Conservative commentator Kate O’Beirne got me thinking about my parenting skills. A few days ago, at a Republican gathering at the Hudson Institute in Washington, DC, called “Less of Washington and More of Ourselves,” she railed against the federal school meal programs as just one instance of the feds “taking over” a responsibility that properly belongs to “ourselves.”
Let me say here and now we fed our kids. I’m not positive about breakfast because I usually got up later than they did, but they brown-bagged lunch in elementary school (Mike lived on PBJ for years) and/or got money for lunch (although apparently the lunches in junior-middle-high school were awful and they often brought theirs). We always had dinner but often it involved rice-a-roni or mushroom soup with noodles and tuna, so that might not meet Kate’s standard for acceptable parenting.

**PROBLEM 1:**
Answer these questions on the post on school meals:
(a) At what venue was the Republican gathering held?
(b) What did Mike live on for years?
(c) What dishes does the post name as often involved in dinner?
**PROBLEM 2:** Reproduce word for word the part of the post on school meals starting with "Let me say here" and going on through "for acceptable parenting.".
The material that comes next is separate from the post on school meals.

**ENTRIES SUPPLIED:**
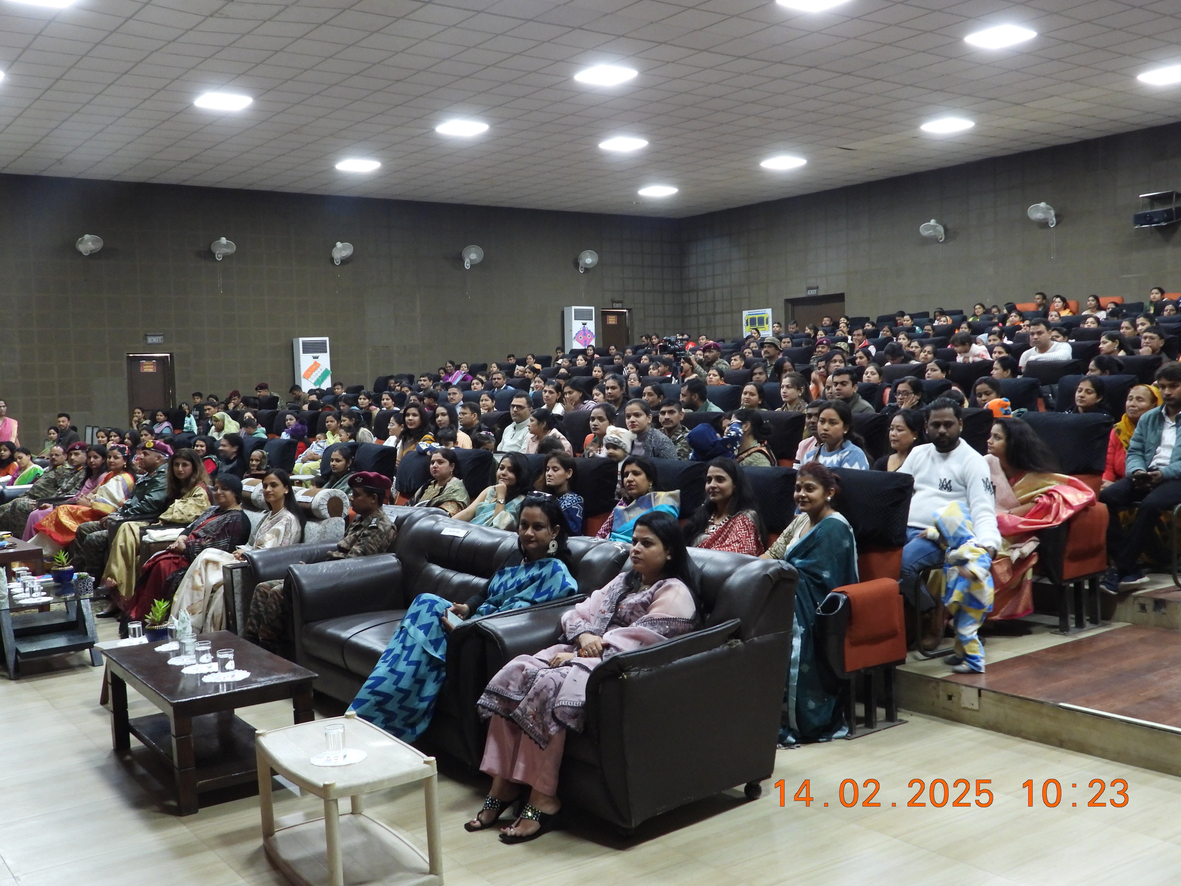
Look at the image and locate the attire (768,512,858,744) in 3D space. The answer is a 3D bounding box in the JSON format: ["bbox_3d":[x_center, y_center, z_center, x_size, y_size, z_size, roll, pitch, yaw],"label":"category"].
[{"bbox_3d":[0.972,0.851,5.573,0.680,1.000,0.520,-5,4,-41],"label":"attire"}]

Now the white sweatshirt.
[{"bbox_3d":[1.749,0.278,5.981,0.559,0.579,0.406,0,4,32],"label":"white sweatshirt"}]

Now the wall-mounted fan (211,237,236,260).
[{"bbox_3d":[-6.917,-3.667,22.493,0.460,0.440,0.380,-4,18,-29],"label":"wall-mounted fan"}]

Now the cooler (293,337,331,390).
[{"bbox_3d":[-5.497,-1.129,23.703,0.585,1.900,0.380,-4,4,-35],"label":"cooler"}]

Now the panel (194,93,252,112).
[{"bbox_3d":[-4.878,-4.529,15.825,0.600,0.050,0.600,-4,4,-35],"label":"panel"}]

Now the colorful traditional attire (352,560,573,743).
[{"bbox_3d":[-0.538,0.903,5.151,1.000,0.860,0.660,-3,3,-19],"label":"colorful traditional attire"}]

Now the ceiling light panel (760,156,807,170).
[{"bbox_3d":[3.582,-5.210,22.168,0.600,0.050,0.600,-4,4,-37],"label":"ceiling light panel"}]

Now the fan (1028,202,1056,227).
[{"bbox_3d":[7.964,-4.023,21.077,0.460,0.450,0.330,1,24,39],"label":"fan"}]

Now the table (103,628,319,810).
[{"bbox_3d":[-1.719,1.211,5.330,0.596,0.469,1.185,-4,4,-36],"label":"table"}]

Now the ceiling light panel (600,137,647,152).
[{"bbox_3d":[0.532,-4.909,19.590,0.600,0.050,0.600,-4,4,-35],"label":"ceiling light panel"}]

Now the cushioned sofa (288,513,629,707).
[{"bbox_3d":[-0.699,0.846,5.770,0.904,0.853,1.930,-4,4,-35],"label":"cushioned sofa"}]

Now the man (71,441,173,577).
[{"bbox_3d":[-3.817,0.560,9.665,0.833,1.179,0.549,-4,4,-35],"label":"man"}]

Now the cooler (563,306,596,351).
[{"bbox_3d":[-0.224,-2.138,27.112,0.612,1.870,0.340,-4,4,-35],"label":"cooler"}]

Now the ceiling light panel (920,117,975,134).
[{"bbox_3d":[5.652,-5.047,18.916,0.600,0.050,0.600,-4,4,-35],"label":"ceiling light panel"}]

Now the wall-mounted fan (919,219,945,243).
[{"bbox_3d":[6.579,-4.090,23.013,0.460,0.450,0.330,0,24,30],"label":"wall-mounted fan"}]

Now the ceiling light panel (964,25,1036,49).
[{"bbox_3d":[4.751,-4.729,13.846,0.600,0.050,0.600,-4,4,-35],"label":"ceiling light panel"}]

==

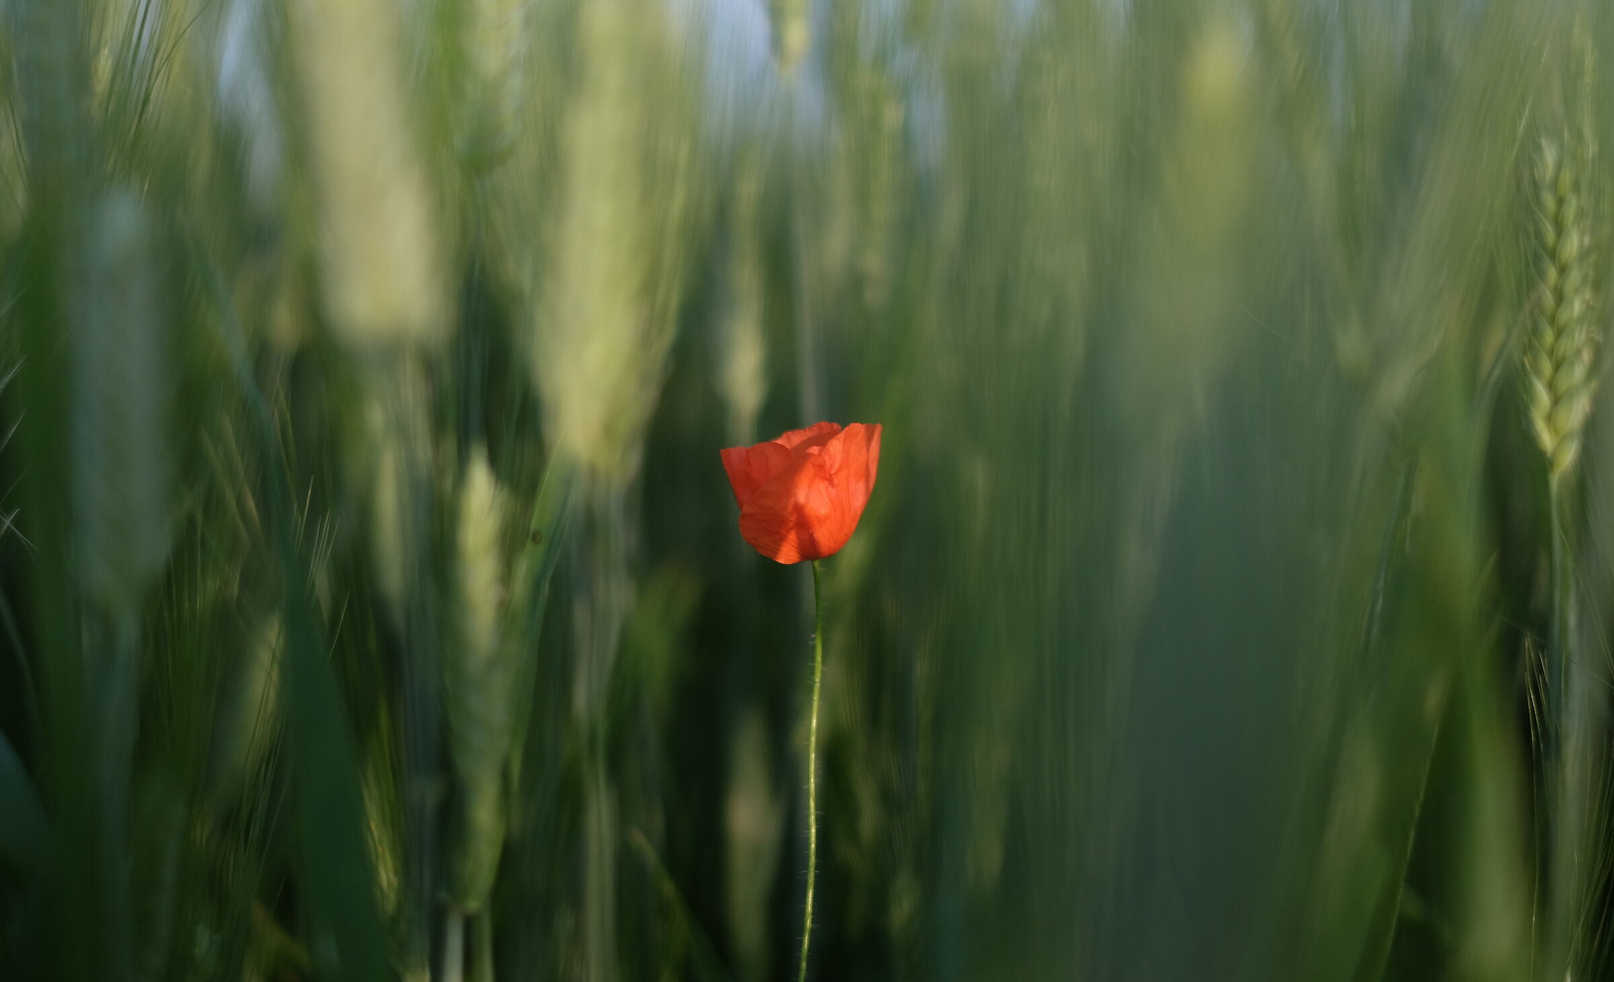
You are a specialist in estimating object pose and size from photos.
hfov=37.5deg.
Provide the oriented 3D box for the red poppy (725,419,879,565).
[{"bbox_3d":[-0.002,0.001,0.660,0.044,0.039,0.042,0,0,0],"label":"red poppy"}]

**EXERCISE ANSWER 1:**
(a) The Hudson Institute in Washington, DC.
(b) PBJ.
(c) Rice-a-roni or mushroom soup with noodles and tuna.

**EXERCISE ANSWER 2:**
Let me say here and now we fed our kids. I’m not positive about breakfast because I usually got up later than they did, but they brown-bagged lunch in elementary school (Mike lived on PBJ for years) and/or got money for lunch (although apparently the lunches in junior-middle-high school were awful and they often brought theirs). We always had dinner but often it involved rice-a-roni or mushroom soup with noodles and tuna, so that might not meet Kate’s standard for acceptable parenting.